O amor tudo suporta. Essa frase é uma das que são bastante conhecidas no cenário cristão. Faz parte do famoso poema sobre o amor, em 1 Coríntios 13. Situado no sétimo versículo, está entre as características do amor iniciadas no versículo quarto do mesmo capítulo.
Por ser muito conhecido, também é utilizado de maneira muito errada por diversas pessoas que se dizem cristãs, principalmente líderes religiosos. Um dos usos muito comuns desse versículo é dizer que se o amor tudo suporta, então a esposa que apanha do seu marido deveria suportar tal violência sem falar nada, provando, assim, seu amor para com aquele que, com ela, passou a ser uma só carne. A dissolução do casamento, nesse sentido, é vista como algo abominável se vindo da mulher e, não raramente, vista também como ausência de fé em Deus. Claramente, tal leitura é totalmente errônea.
Algo que se mostra interessante de se perceber no versículo é o termo grego utilizado por Paulo: hypomenei. Essa palavra, por sua vez, vai muito além do uso comum que se dá ao verbo suportar.

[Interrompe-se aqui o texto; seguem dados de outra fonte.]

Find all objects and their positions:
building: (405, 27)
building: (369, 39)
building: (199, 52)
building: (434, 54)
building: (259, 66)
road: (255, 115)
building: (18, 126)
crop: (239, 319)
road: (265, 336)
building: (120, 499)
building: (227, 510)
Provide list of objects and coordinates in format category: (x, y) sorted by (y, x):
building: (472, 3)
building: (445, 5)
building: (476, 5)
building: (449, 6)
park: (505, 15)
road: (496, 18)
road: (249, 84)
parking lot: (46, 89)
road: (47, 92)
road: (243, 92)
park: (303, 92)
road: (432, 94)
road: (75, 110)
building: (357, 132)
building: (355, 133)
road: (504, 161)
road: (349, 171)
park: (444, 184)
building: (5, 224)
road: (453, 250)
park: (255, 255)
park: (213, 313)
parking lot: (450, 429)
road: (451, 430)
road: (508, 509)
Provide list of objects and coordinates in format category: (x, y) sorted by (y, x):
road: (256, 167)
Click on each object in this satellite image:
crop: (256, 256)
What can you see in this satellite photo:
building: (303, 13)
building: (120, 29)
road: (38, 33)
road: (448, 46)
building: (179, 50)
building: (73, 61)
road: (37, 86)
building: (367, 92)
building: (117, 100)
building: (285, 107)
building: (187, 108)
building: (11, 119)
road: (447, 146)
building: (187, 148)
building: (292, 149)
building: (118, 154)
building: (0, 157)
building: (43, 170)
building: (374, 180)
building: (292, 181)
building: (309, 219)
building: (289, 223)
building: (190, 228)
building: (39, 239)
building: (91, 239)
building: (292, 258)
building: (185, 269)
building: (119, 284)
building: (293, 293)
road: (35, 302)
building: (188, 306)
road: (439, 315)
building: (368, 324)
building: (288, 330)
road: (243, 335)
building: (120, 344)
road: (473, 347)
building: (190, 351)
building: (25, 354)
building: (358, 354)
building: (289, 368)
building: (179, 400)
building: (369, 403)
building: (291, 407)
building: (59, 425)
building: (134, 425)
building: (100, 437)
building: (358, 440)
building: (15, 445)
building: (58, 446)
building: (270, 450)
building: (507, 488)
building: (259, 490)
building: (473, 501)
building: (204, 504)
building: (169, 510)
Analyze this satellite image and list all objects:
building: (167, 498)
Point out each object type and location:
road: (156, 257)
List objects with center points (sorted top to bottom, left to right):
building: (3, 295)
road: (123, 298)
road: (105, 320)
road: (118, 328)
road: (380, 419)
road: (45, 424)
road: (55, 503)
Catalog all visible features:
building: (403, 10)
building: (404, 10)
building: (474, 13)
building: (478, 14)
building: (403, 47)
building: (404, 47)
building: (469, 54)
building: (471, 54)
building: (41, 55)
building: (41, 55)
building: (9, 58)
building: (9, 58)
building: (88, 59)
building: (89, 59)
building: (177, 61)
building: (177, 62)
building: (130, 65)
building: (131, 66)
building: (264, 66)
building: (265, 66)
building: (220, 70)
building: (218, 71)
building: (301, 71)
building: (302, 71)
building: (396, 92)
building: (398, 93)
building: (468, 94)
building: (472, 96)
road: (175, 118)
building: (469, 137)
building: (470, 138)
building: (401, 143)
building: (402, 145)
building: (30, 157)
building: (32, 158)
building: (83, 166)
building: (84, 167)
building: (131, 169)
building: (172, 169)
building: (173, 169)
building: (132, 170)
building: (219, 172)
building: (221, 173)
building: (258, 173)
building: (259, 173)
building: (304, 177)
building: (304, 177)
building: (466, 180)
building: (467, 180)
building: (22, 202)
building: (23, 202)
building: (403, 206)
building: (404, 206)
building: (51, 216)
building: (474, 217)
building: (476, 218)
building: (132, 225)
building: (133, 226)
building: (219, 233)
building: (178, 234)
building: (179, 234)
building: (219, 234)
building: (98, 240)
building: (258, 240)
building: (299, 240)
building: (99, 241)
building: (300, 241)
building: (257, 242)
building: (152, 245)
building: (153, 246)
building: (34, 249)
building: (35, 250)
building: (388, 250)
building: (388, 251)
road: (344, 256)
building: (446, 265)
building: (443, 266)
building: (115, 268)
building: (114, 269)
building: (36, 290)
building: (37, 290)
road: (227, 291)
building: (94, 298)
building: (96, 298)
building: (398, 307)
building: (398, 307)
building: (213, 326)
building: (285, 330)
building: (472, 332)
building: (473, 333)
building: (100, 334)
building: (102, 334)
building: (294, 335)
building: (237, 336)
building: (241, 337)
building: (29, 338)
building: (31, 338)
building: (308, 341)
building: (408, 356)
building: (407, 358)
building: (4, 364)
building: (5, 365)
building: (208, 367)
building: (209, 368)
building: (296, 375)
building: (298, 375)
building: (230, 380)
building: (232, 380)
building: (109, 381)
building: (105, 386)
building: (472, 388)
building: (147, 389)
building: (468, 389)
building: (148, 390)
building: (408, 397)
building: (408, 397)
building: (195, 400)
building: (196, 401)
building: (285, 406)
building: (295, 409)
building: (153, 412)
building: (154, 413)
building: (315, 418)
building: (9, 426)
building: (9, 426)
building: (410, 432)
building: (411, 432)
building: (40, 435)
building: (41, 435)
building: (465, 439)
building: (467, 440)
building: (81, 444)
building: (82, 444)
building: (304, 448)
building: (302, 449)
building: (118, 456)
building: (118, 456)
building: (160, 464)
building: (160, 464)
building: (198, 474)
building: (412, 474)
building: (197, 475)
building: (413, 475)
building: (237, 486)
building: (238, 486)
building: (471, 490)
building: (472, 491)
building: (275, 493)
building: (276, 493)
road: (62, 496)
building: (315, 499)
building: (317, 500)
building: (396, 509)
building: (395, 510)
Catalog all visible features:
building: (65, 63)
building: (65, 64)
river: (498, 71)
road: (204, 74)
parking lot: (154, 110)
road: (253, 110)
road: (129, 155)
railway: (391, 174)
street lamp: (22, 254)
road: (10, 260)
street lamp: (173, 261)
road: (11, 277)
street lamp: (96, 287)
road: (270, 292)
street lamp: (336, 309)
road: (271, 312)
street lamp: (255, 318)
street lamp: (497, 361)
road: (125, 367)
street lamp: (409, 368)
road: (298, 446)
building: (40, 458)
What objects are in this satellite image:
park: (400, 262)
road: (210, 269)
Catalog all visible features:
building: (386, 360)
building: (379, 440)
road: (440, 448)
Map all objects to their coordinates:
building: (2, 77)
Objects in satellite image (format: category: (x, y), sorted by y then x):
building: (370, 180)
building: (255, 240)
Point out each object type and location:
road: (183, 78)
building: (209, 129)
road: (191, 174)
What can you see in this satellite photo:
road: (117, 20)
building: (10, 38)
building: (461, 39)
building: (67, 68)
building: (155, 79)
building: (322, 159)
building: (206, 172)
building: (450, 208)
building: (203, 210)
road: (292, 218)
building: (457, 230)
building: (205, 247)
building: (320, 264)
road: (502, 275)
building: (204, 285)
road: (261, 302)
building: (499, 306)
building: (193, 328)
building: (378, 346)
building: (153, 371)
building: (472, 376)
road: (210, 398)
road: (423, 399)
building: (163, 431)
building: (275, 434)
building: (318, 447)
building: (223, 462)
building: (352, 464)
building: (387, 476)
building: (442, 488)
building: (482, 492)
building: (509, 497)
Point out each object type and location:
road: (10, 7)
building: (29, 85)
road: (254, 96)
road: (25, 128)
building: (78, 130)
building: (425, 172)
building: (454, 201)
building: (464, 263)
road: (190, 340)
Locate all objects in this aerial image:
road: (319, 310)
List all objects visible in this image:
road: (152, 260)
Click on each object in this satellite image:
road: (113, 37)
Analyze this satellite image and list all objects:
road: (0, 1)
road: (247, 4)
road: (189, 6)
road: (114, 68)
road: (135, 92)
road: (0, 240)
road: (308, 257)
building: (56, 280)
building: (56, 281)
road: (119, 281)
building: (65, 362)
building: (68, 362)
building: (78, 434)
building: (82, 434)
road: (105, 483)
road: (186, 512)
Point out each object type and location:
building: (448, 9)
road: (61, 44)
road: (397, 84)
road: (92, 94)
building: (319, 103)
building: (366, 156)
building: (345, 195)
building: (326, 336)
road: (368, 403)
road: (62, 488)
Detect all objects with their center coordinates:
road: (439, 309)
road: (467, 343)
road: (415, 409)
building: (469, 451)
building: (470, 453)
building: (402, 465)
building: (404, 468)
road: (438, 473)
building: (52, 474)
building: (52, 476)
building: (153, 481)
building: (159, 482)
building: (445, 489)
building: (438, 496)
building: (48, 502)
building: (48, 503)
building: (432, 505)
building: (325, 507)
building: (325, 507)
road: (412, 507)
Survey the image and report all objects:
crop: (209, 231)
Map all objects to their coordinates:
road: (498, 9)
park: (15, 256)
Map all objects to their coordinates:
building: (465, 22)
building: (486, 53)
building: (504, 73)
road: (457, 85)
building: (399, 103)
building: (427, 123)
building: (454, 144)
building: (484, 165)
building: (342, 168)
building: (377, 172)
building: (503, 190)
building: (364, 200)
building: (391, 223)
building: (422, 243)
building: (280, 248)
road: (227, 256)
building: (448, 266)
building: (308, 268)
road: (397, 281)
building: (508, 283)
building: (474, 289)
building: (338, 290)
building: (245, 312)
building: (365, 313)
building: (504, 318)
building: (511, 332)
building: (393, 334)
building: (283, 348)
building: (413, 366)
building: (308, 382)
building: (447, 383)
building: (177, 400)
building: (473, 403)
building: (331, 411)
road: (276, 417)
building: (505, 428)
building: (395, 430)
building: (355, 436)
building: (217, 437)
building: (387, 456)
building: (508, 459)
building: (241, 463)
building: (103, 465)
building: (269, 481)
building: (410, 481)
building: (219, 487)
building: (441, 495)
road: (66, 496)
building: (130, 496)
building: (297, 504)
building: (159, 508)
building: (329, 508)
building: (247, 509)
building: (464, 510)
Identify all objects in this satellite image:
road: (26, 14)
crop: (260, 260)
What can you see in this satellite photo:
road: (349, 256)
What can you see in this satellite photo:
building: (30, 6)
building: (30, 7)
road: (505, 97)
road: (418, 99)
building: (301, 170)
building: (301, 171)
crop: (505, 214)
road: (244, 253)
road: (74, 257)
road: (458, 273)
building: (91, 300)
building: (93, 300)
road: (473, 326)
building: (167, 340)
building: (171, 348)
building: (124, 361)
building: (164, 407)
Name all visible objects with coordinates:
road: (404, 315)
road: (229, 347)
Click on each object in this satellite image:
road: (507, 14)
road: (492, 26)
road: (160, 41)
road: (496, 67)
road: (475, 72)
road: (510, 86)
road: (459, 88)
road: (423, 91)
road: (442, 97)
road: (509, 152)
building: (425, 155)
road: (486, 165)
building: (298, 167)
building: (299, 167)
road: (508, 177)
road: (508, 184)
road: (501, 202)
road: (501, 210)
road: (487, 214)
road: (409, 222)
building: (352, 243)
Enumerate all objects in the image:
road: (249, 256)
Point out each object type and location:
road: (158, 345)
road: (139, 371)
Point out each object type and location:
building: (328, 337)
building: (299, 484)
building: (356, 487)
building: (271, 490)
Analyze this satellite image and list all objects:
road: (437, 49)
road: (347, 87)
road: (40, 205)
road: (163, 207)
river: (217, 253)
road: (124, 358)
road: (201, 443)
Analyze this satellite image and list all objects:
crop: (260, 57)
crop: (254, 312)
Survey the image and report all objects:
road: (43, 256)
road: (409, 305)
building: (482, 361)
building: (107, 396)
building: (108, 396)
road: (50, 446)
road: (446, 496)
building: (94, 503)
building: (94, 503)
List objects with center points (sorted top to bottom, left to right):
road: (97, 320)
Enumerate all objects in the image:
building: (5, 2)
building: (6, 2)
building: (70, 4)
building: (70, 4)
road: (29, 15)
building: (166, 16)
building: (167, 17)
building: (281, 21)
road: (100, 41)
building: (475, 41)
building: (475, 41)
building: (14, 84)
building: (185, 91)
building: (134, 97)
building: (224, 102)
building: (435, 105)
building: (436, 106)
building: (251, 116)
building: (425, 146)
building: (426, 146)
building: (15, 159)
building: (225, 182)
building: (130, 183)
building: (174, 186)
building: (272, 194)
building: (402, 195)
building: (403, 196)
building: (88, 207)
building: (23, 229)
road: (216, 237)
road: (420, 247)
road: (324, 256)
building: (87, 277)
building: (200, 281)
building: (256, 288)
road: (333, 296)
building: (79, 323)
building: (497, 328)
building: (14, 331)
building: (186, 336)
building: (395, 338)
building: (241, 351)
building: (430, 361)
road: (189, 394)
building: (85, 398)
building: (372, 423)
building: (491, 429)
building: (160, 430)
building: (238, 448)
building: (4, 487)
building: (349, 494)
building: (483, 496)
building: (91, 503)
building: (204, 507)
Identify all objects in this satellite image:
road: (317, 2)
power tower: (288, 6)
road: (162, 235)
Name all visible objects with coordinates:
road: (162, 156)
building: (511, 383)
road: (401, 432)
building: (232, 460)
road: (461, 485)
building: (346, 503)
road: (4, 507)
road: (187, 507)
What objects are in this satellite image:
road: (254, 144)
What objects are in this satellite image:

Seria mais bem traduzida como resiliência, essa capacidade que algo possui de voltar à sua forma original depois de ter sido deformado elasticamente, se quisermos usar a definição do campo da física.
A resiliência, por sua vez, não tem a ver com a passividade de simplesmente aceitar as coisas como elas nos apresentam. Muito contrariamente, resiliência, e consequentemente resistência, caminham juntas nesse processo de amar.
Paulo, ao trazer tal característica do amor, quer mostrar que, na perspectiva cristã, quem ama deve ser capaz de resistir as intempéries e as tribulações da vida, sem deixar de se fazer presente nesses momentos, o que, claramente, não tem nada a ver com discursos conformistas que geralmente usam tal versículo como suporte.
Se algo resiliente tem como característica a capacidade de retornar à forma original depois de alguma deformação elástica, e o amor se mostra dessa maneira, então é possível entendermos que o amor, em perspectiva cristã, deve ser entendido como algo, ao mesmo tempo, firme e maleável, possuindo, em si, a capacidade de adaptação sem deixar de ser aquilo que se é.
Na sociedade em que vivemos, na qual se prevalece a ideia de que tudo é mercadoria a ser consumida, ou que tudo que não me agrada mais deve ser descartado, substituído por algo novo que, com o tempo, também perderá sua graça e, por isso mesmo, novamente descartado, pensar um amor que seja constante, que esteja disposto a se adaptar às diversas intempéries da vida, sem deixar de ser firme e consistente em sua forma de agir se torna quase uma utopia.
Recuperar, portanto, essa característica do amor cristão se torna fundamental para o anúncio da Boa Nova do Evangelho. Afinal, o que se anuncia é justamente esse amor que não desiste, que está sempre disponível, que é força em momentos de fraqueza, que é maleável sem deixar sua firmeza de lado.
Da mesma forma, tal compreensão também serve para os relacionamentos diários. Amar não é suportar todas as coisas passivamente, mas resistir com fé, sem deixar de ser quem se é, em um processo de constante diálogo e tentativas de adaptação, mediante a disposição das partes envolvidas. Em outras palavras, o amor é consistente. Na alegria e nos momentos de grande tribulação, quem ama sempre resistirá: seja a soberba de achar que nada mais precisa ser feito em prol daquele/a a quem amamos, ou o risco de se anular para agradar o outro, fazendo com que se deixe de ser quem se é, ou ainda a tentação de achar que o outro é somente mais uma mercadoria a ser trocada nos momentos em que as situações ficam difíceis.